Dataset excerpts:

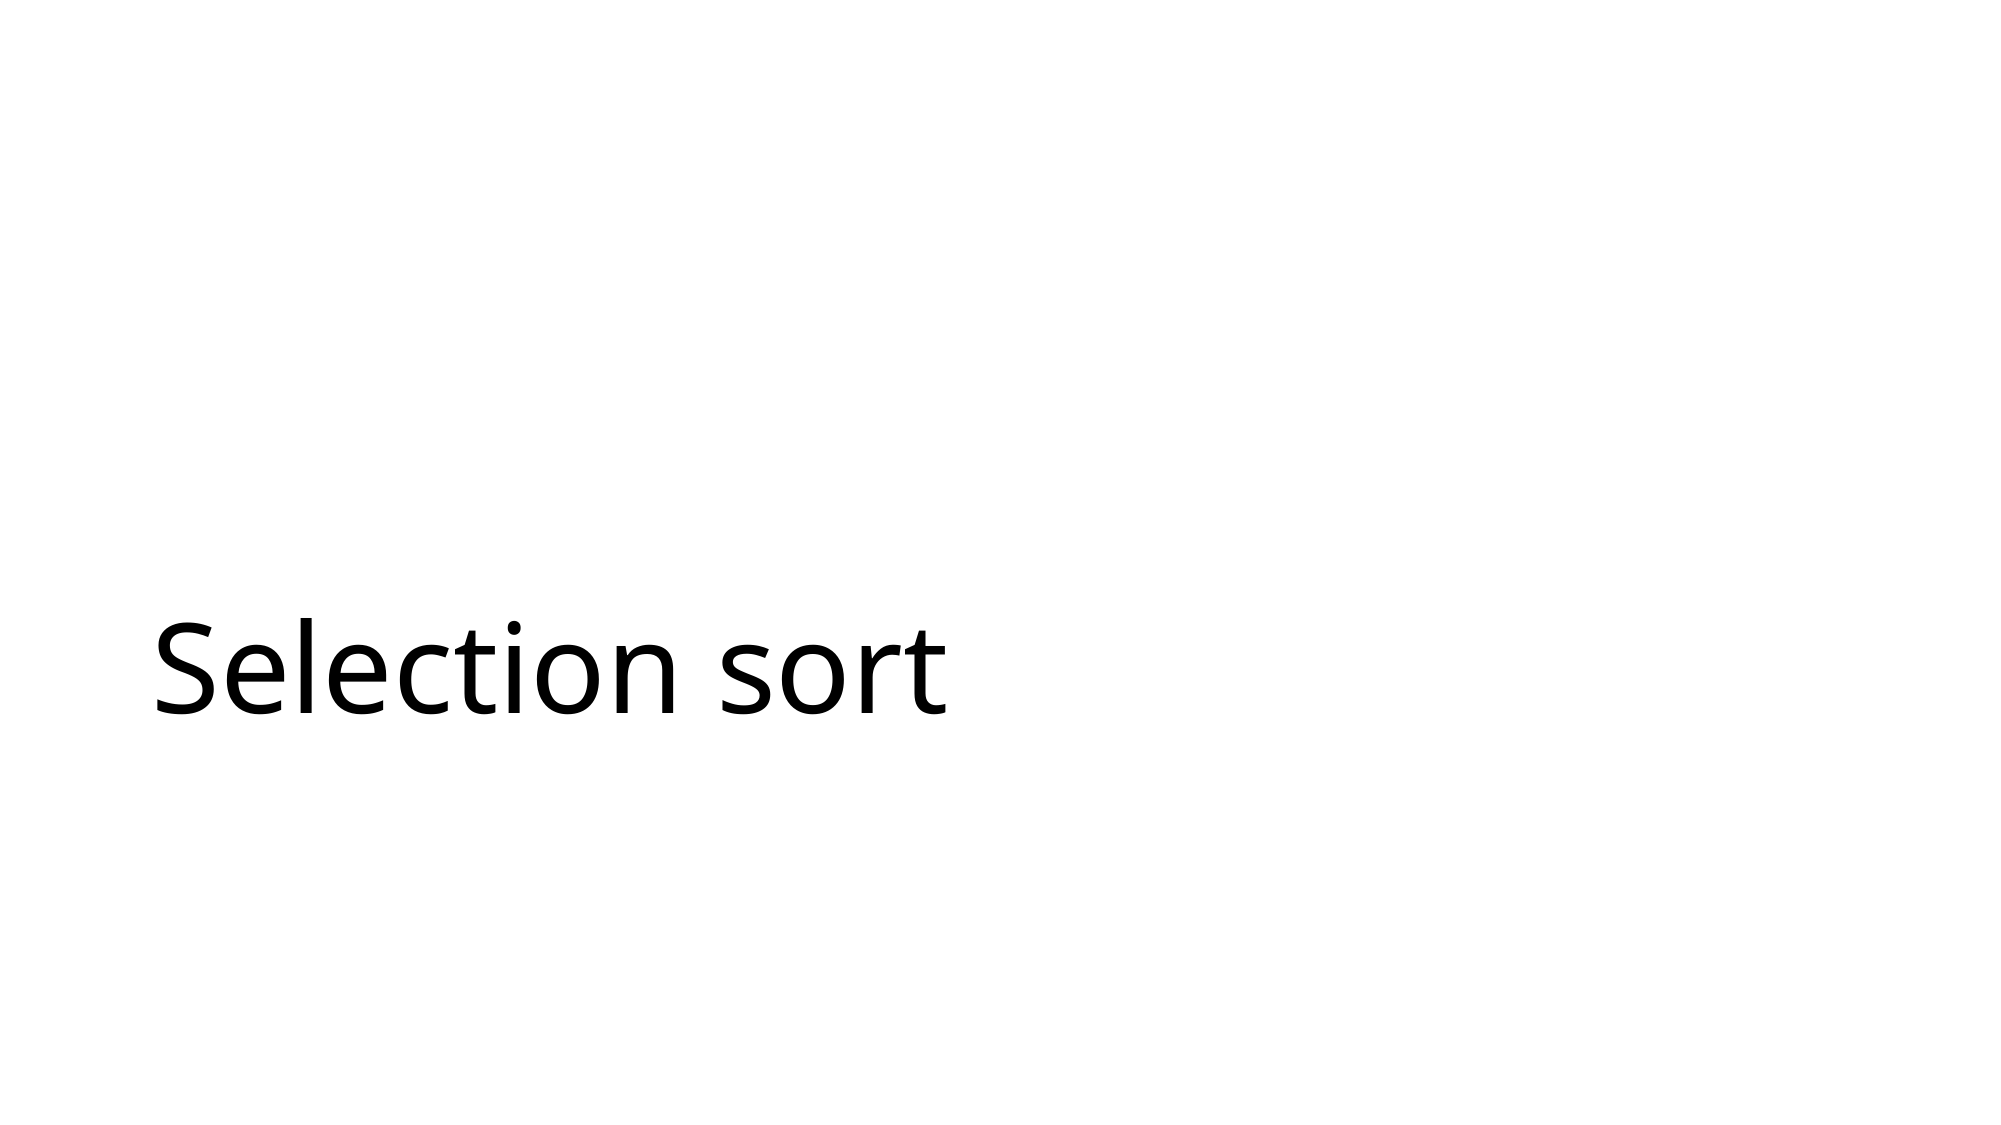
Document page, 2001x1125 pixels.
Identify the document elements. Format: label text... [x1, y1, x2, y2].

title Selection sort [136, 280, 1862, 749]
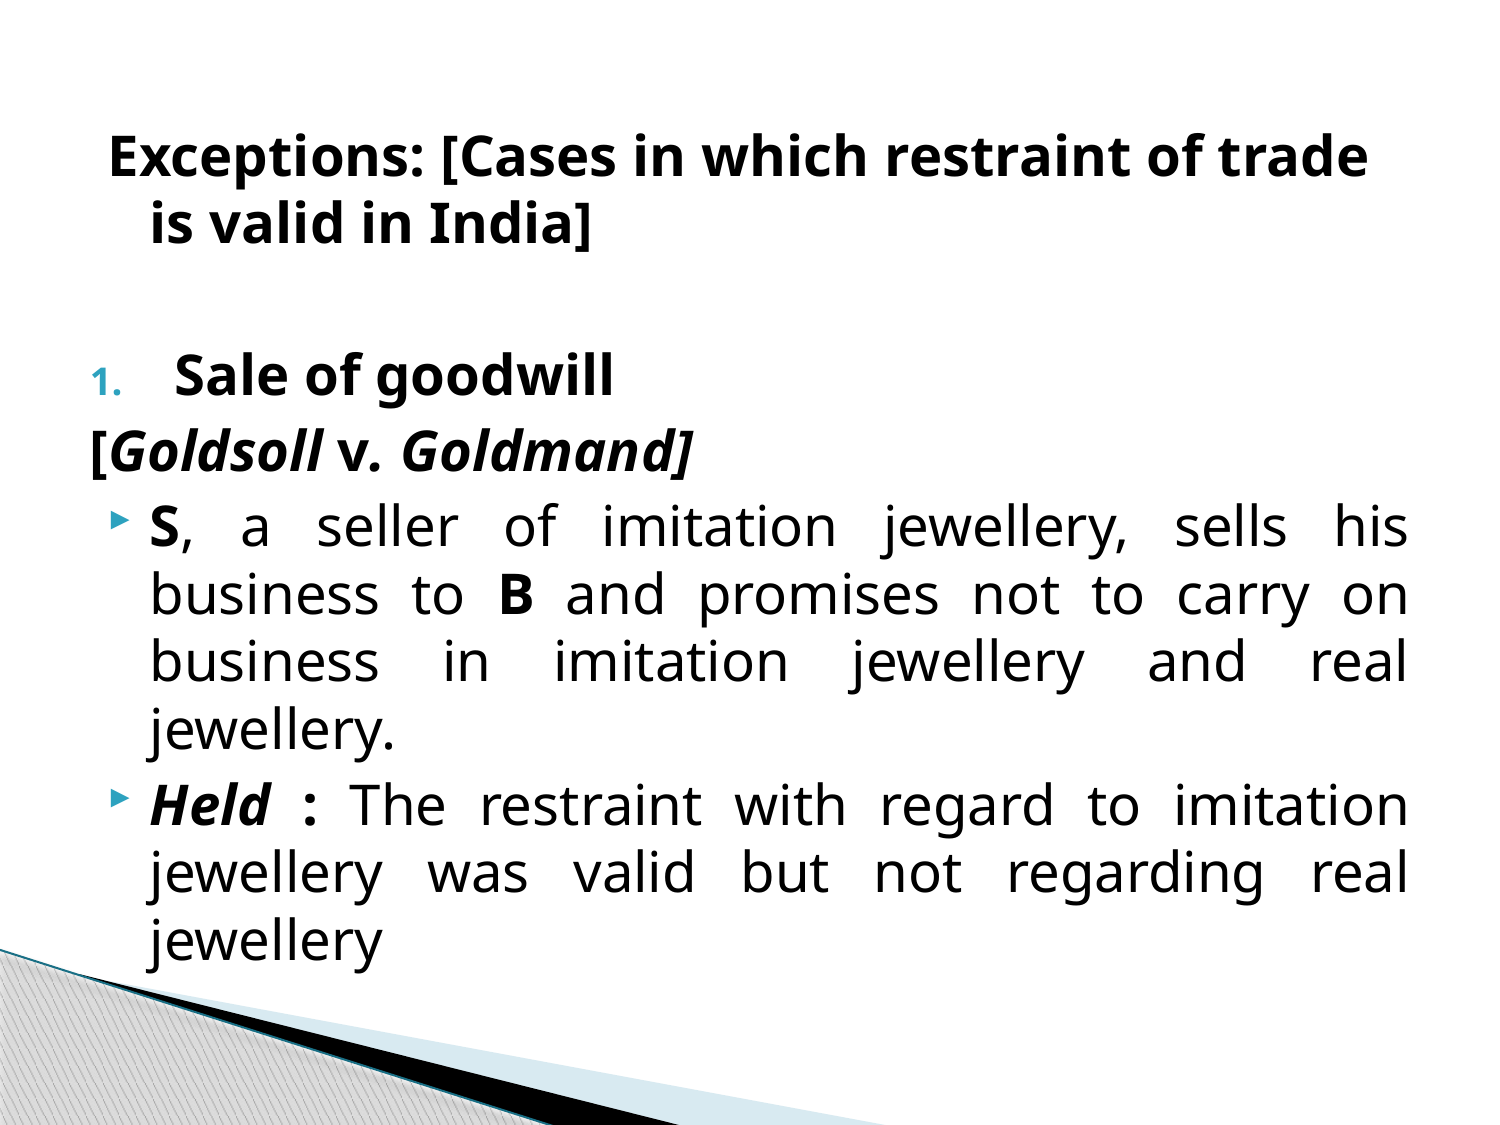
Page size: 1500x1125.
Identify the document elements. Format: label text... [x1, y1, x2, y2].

list Exceptions: [Cases in which restraint of trade is valid in India] Sale of goodwill [Goldsoll v. Goldmand] S, a seller of imitation jewellery, sells his business to B and promises not to carry on business in imitation jewellery and real jewellery. Held : The restraint with regard to imitation jewellery was valid but not regarding real jewellery [75, 112, 1425, 1005]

_Exercise goal_
Write out, word for word, the lines from the first line of the entries through the one containing "Page size: 1500x1125.", both included. Leave out the pictures.

_Task answer_
Document page, 2001x1125 pixels.
Identify the document elements. Format: label text... [x1, y1, x2, y2].

title Selection sort [136, 280, 1862, 749]
Page size: 1500x1125.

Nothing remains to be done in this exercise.